A lesbian's lament

My heart is broken. I have lost an old friend. From now on, life will be something less. Sade's song laments in the background: "I'm the king of sorrow, oooo".

I am approaching 46. It is 2012. Sade Adu had her big hit, 'The Sweetest Taboo' in 1985. I was a 19 year old Rhodes University student, struggling my way through issues of sexuality and race. Boys dated me because they thought I was a lesbian, I dated boys because I was trying not to be one. And so, I brought a boy home for the holidays to prove my heterosexuality. One problem though – I'd grown up in a conservative white Afrikaans neighbourhood, and he wasn't exactly white. Nothing bad happened. Angels were looking out for us. I think he understood the danger. I know I did not.

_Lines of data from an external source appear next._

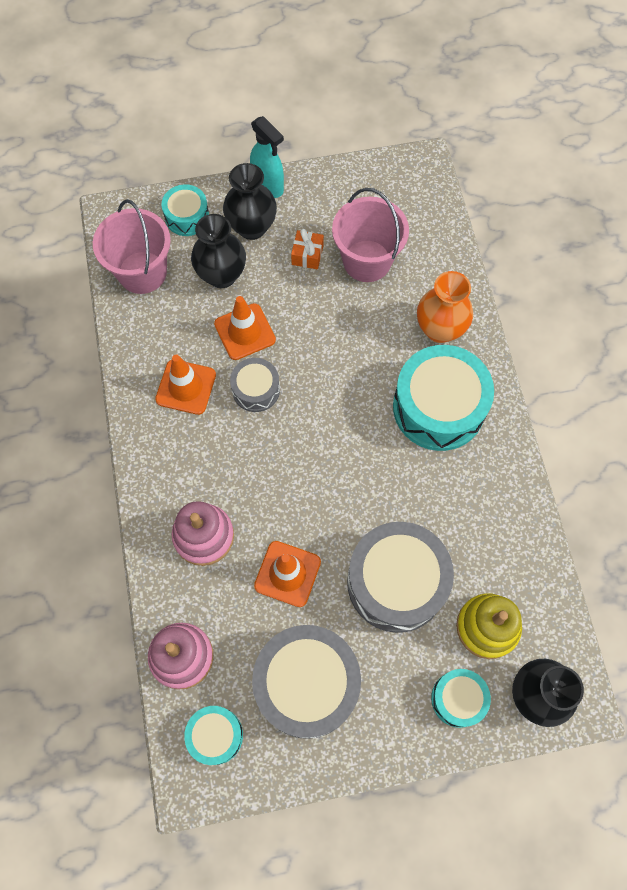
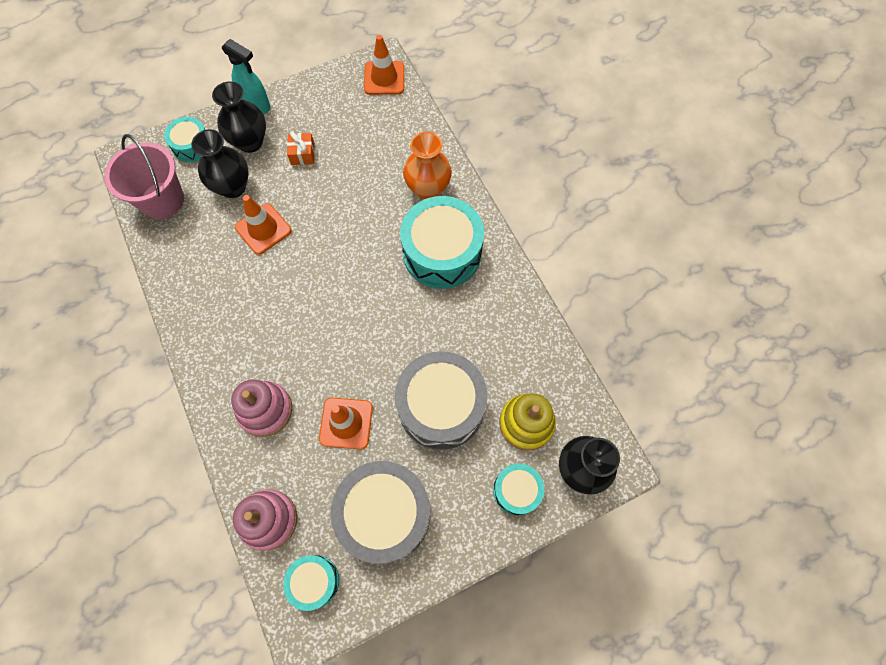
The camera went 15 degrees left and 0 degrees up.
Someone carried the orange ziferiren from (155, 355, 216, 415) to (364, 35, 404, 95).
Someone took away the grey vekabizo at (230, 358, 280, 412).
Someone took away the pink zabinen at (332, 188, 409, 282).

South Africa under apartheid brought about strange and ridiculous dilemmas. During the day my parents would go out to work, whilst he and I spent the day in bed. I feel guilty about those days. A lesbian in denial might seem sexy at 19, but mostly it's just frustrating for both parties.

I was oblivious to the very real danger I'd put him in. It's a testimony to youth's innocence to flout a system that simply doesn't make common sense.

Young people remind us that love is more important.

At the time my parents assumed I was trying to rock the racial boat. I was trying to rock the boat all right, but not in the way they imagined. But, I was a lesbian, the boat didn't rock – and that, was that.

"... the king of sorroooow ..."

Sade Adu, however, does rock. Her father Nigerian, her mother British – I think she's the sexiest woman alive.

Goodbye my old friend, I will miss you very, very, much.